THE PROBLEM: Please rewrite the listing below as a numbered list, one line per item, leaving out any blank lines.

RECORD EXCERPTS:

>> BEGIN

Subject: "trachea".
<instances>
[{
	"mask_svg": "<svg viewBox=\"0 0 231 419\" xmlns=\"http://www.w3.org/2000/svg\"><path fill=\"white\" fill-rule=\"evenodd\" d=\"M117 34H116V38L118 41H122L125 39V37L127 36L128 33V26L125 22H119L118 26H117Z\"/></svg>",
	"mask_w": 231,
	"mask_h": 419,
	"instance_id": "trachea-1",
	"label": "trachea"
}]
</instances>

>> END

EXERCISE ANSWER:
1. Subject: "trachea".
2. <instances>
3. [{
4. 	"mask_svg": "<svg viewBox=\"0 0 231 419\" xmlns=\"http://www.w3.org/2000/svg\"><path fill=\"white\" fill-rule=\"evenodd\" d=\"M117 34H116V38L118 41H122L125 39V37L127 36L128 33V26L125 22H119L118 26H117Z\"/></svg>",
5. 	"mask_w": 231,
6. 	"mask_h": 419,
7. 	"instance_id": "trachea-1",
8. 	"label": "trachea"
9. }]
10. </instances>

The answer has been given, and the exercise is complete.